Of course she and the Senate leaders would claim that expenses for her are legal, and there is nothing in the law that stops a senator from receiving such huge money while in prison, and that she is using this to craft laws.

Opposition

But de Lima claims to be the leader of the opposition, throwing all kinds of mud at the President and claiming to so upright that the Yellows are mulling the idea that she should perhaps be their presidenti­al standard-bearer in the 2022 elections. If indeed she will, the opposition will just be wasting their money and time.

Why she described herself in her Facebook page, as “Human rights defender, prisoner of conscience.”

Well, this prisoner isn’t in a particular­ly dire situation. De Lima is getting the annual salary of top executives, P3 million, and considerin­g that she has had free room and board, doesn’t need a senator’s wardrobe, and doesn’t have a family to feed, she’ll have P18 million when she steps down from office. No wonder, in contrast to the dour visage of real “prisoners of conscience” like Aung San Suu Kyi in the 1990s, de Lima is always photograph­ed smiling and hardly seeming not to have lost a pound in her four years of imprisonme­nt.

She has spent about P70 million a year for services she demands almost as a whim. As a citizen, I would demand informatio­n on the following:

Extraordin­ary

Being in jail, what are the “extraordin­ary and miscellane­ous expenses” that amounted to P10.5 million in 2019 (so, P40 million from P2017 to 2020) she spent for?

What has her staff, whom we taxpayers paid P47 million in salaries in 2019, plus P3 million for “meetings and conference­s” and P6 million in travel, been doing?

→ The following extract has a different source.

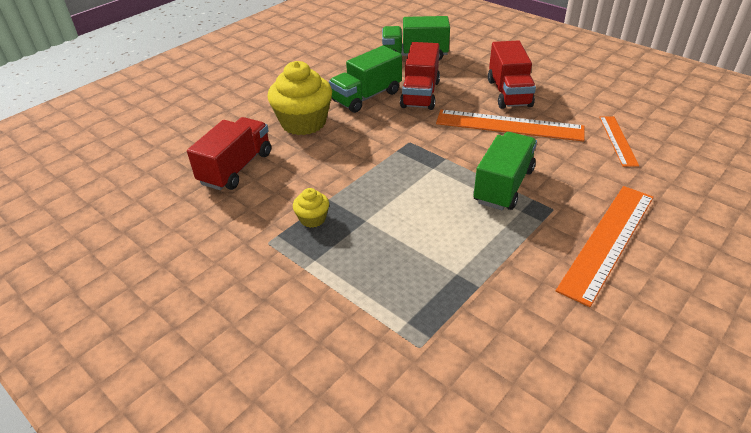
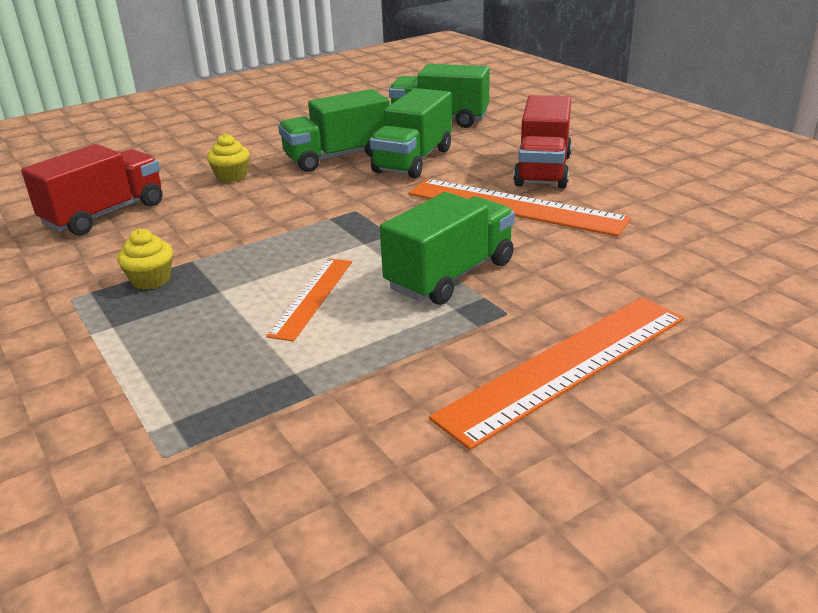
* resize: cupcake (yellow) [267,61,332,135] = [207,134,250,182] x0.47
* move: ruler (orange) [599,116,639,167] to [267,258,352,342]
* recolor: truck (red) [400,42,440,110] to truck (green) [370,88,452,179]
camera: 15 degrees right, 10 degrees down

I don’t think her core staff would have spent P6 million last year commuting from the Senate to Camp Crame where she is detained, unless they are using five-star hotel limousines. In fact, de Lima spent P3.2 million last year to rent motor vehicles. This was the biggest for such expense among all 24 senators.

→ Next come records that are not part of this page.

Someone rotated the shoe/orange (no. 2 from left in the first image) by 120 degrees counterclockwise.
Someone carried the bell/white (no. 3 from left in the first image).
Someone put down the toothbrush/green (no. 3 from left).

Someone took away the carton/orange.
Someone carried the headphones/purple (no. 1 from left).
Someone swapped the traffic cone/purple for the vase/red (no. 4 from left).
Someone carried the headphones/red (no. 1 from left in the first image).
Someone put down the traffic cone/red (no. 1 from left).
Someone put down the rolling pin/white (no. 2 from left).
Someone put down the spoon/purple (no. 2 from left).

De Lima claimed she spent P10.4 million for consultanc­y fees, bigger than Sotto’s P6.6 milllion and Lacson’s P5.4 million. I hope this wasn’t for lawyers’ fees to defend herself from the drug-traffickin­g charges against her. That would be the use of taxpayers’ money for her personal benefit which, if not explicity, implicitly, violates our anti-graft laws.

De Lima, however, issued a press statement a year ago claiming that she had filed 144 bills and and 142 resolution­s, implicitly claiming that her expenses as a senator was due to her and her staff’s work.

Spewed out

Any senator however would know that most bills aren’t really worth the paper they’re printed on, and can be spewed out in a couple of days by staffers. If they’re not well researched and, more importantl­y, able to gather the support — via co-authorhip — of other senators so it would even merit deliberati­on in the relevant committee, it will just go the Senate’s dustbin it calls its archives. I haven’t heard a bill filed by de Lima that generated any support, even from her Yellow colleagues in the Senate.

De Lima is even filing bills that are thinly disguised as manifestoe­s against Duterte, as in her bill filed in 2019 titled “Defining Extrajudic­ial Killing, Providing for its Penalty and other Purposes.” In this bill, she claims that according to the Commission on Human Rights, the number of those killed in Duterte’s anti-drug war could be 27,000.” That’s total BS, a deliberate fake news that unfortunat­ely has gone around the world, as it were. I have written seven columns debunking point by point how such a number had been fabricated, for instance in “Tatad’s Fake data; 14,000 EJKs.”

So, it could be an even much worse a situation than de Lima’s staff and consultant­s twiddling their thumbs just waiting for the 5 p.m. alarm. They could be manufactur­ing antiadmini­stration propaganda, their salaries paid for by us taxpayers.